I’ve given it a week to settle or to slink off. But it just won’t. The profile of David Foster Wallace in last week’s The New Yorker has taken a front row seat, kind of like a big and slightly smelly guy, and will not move to the back. Hats off to D. T. Max, to the deft hand with which David Foster Wallace’s story was laid out. It was respectful but clear-eyed about the tragedy of his suicide. It portrayed an exceptional talent who still had to deal with the same every day issues all the rest of us have to deal with too.
But more than anything I am haunted by one word: Relentlessness. I can still taste that bitter edge of the essential tension DFW lived with, having been given an effulgent gift to write but a mental/physical vessel too vulnerable to sustain it. I may be overidentifying with his struggles right now given my own creative deadline woes and difficulties. But it isn’t often that an article sticks in the caw as fiercely as this one has.

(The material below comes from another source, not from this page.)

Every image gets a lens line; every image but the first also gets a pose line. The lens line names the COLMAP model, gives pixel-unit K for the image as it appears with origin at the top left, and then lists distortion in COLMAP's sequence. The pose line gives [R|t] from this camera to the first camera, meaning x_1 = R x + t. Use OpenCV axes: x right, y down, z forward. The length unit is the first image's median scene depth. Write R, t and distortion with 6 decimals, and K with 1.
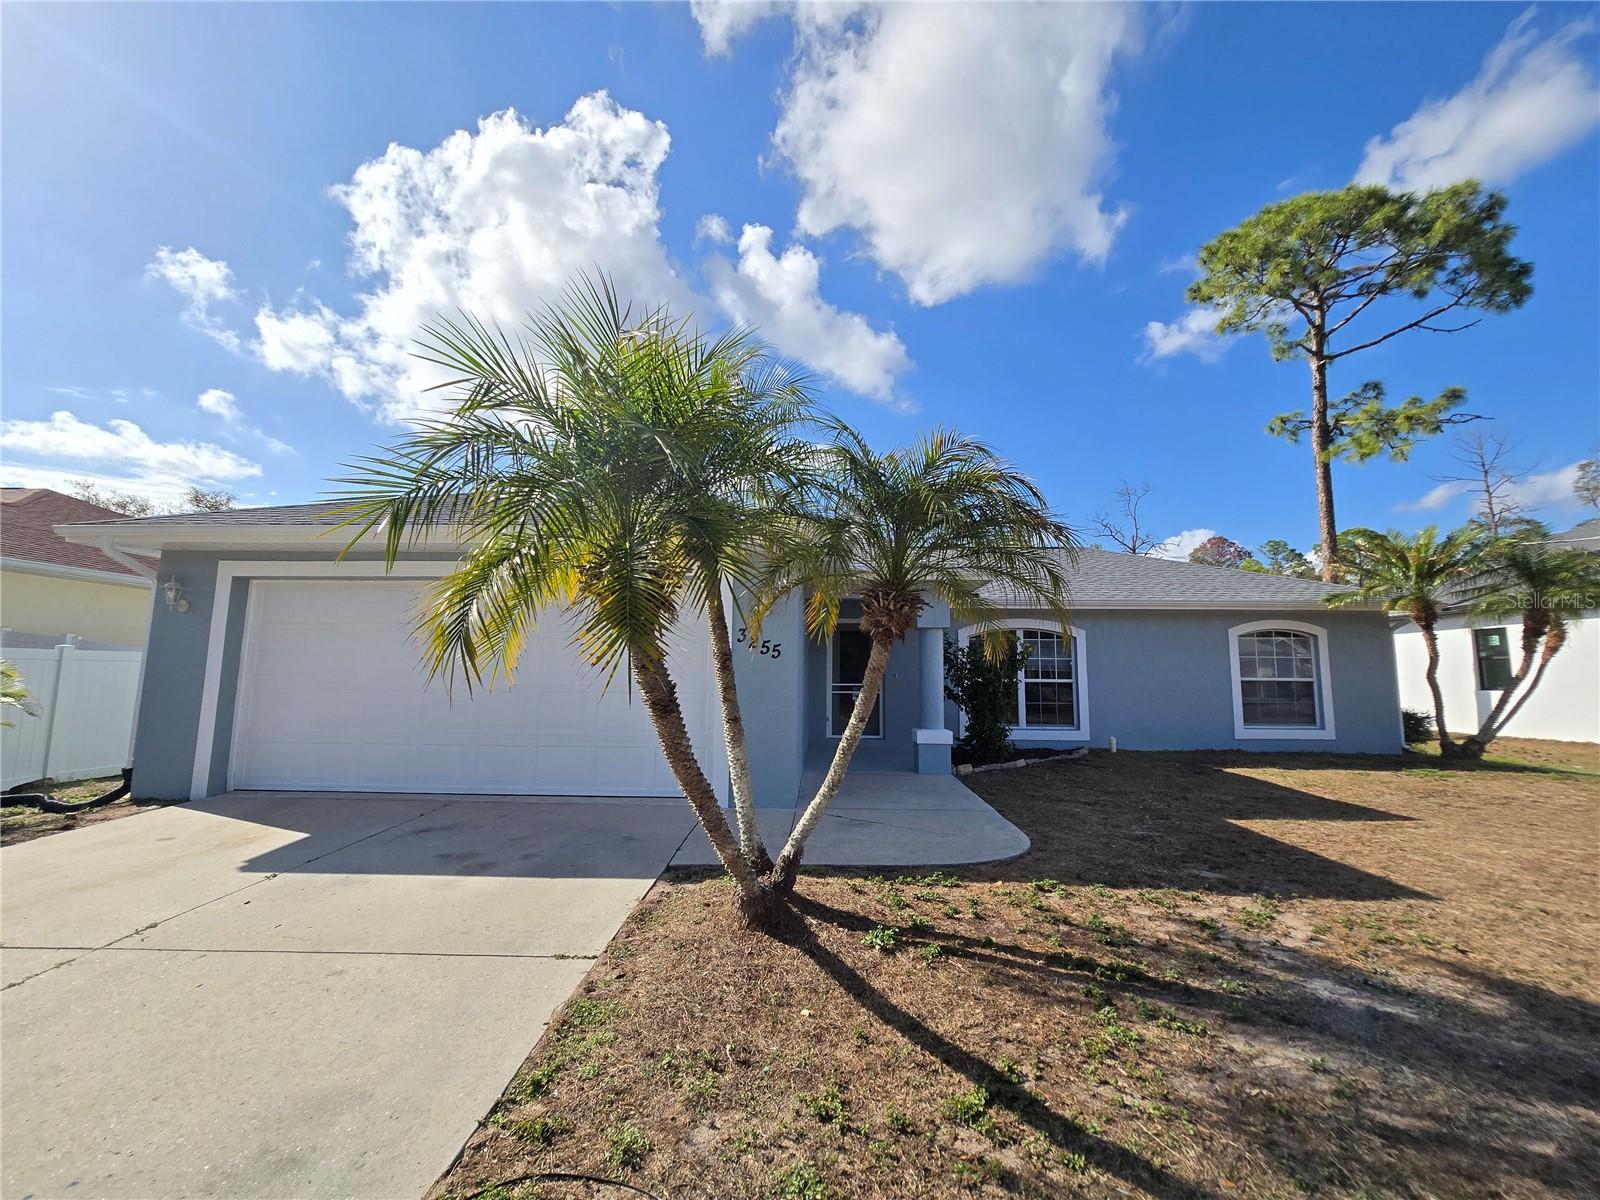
lens RADIAL K [[658.0, 0, 803.2], [0, 658.0, 597.8], [0, 0, 1]] dist [0.001610, -0.000118]
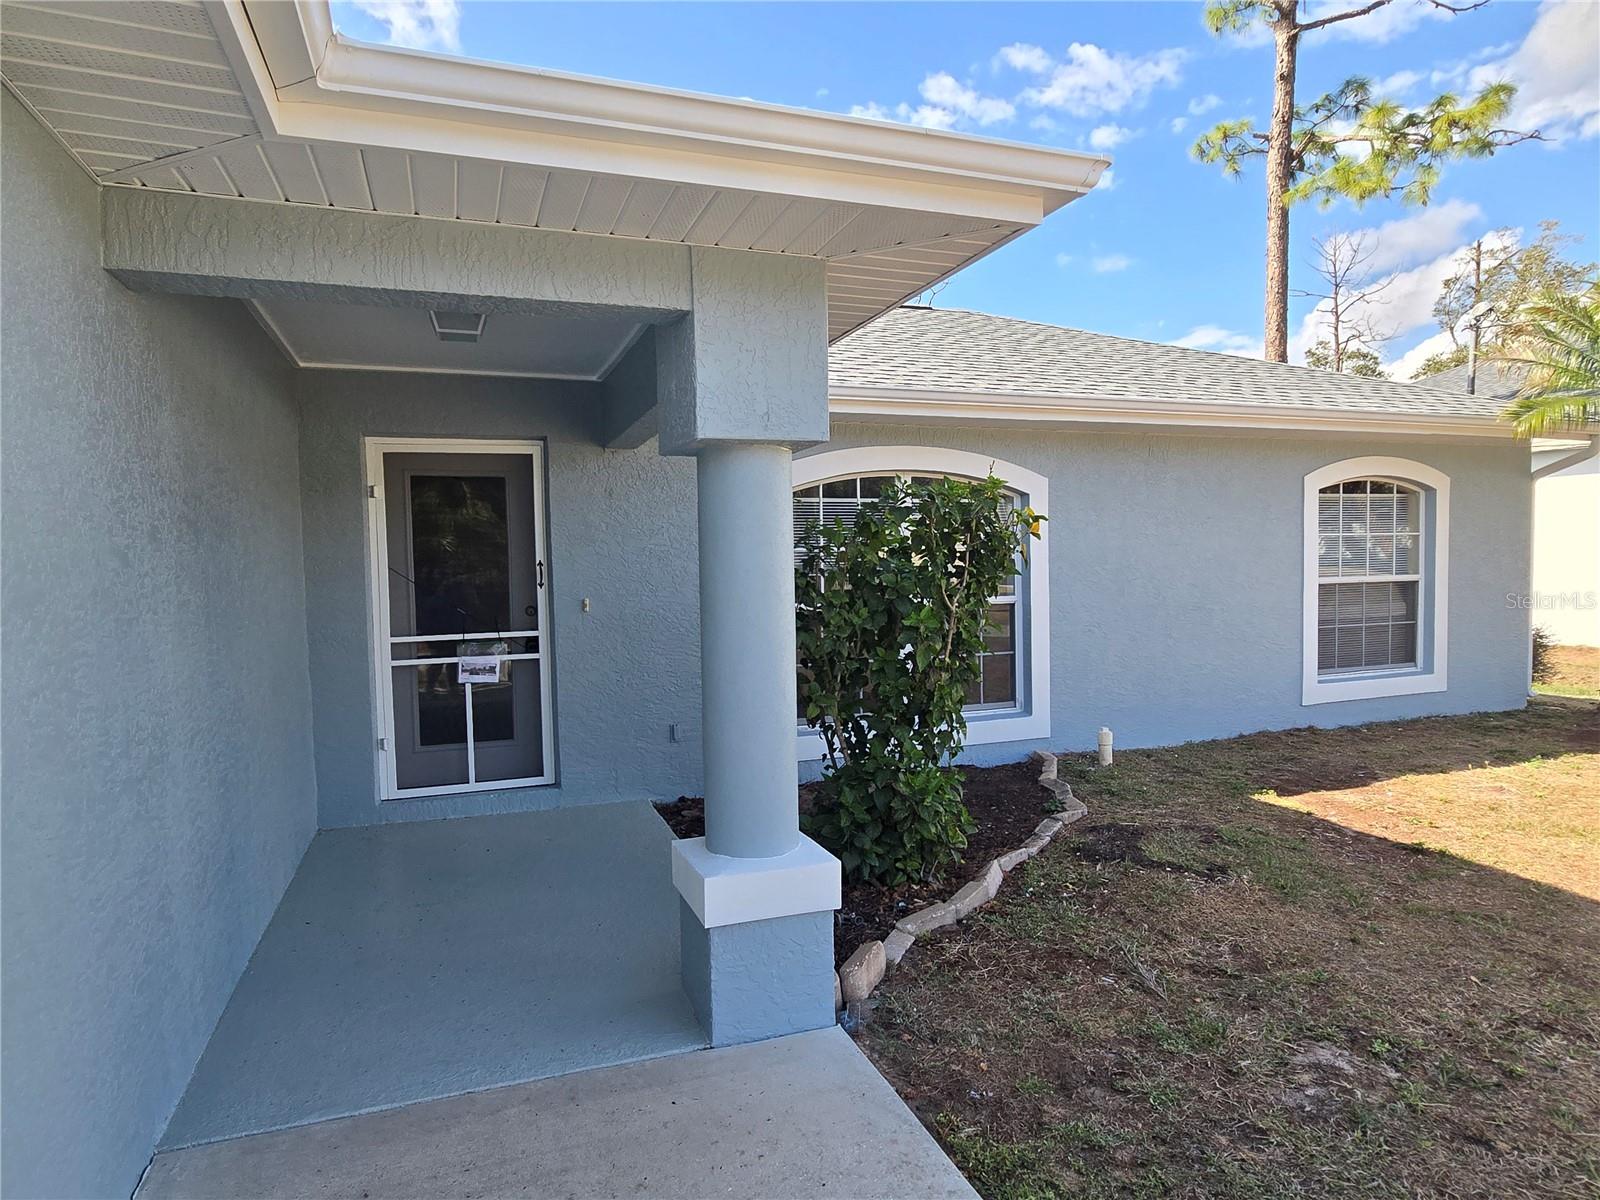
lens RADIAL K [[982.6, 0, 801.7], [0, 982.6, 600.9], [0, 0, 1]] dist [0.006653, 0.002340]
pose [[0.931033, -0.040346, 0.362697, 0.056249], [-0.016769, 0.988090, 0.152960, 0.034417], [-0.364549, -0.148492, 0.919268, 0.471432]]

I’m still not a DFW literary fan. His agility I get but it’s the decibel level of his voicing that makes it hard for me to stay with it too long (if it’s too loud, you’re too old…ouch.) But the story about him, the maker. That’s one I won’t forget anytime soon.
Thank you also to Janet Ellingson for posting a link to DFW’s 2005 commencement speech at Kenyon College in a comment on this blog. The transcript of that speech is posted on Go Ahead. See If I Care. It’s worth the read. Here are a few excerpts from that speech:
As I’m sure you guys know by now, it is extremely difficult to stay alert and attentive, instead of getting hypnotized by the constant monologue inside your own head (may be happening right now). Twenty years after my own graduation, I have come gradually to understand that the liberal arts cliché about teaching you how to think is actually shorthand for a much deeper, more serious idea: learning how to think really means learning how to exercise some control over how and what you think. It means being conscious and aware enough to choose what you pay attention to and to choose how you construct meaning from experience. Because if you cannot exercise this kind of choice in adult life, you will be totally hosed.
And this:
The so-called real world will not discourage you from operating on your default settings, because the so-called real world of men and money and power hums merrily along in a pool of fear and anger and frustration and craving and worship of self. Our own present culture has harnessed these forces in ways that have yielded extraordinary wealth and comfort and personal freedom. The freedom all to be lords of our tiny skull-sized kingdoms, alone at the center of all creation. This kind of freedom has much to recommend it. But of course there are all different kinds of freedom, and the kind that is most precious you will not hear much talk about much in the great outside world of wanting and achieving…
The really important kind of freedom involves attention and awareness and discipline, and being able truly to care about other people and to sacrifice for them over and over in myriad petty, unsexy ways every day. That is real freedom. That is being educated, and understanding how to think. The alternative is unconsciousness, the default setting, the rat race, the constant gnawing sense of having had, and lost, some infinite thing.
I can see why this has been gnawing at you. I also read the article and couldn’t shake it. Still can’t.
Thanks Y for confirming the tenacity of Max’s piece. I was beginning to think it was just me…
Know what you mean, both of you. This story weighs on me even though I had no taste for DFW’s fiction. For me, it was more a matter of reading (again) about the hideous cost to creativity and to one’s inner reach of taking psychiatric meds, and the ultimate risk — to everything — of not taking them. The strong message here is very lowering. I wish I thought it was an entirely artificial dilemma, worked up to a fatal pitch merely by depression.
Well put E. Thank you for your insightful summation.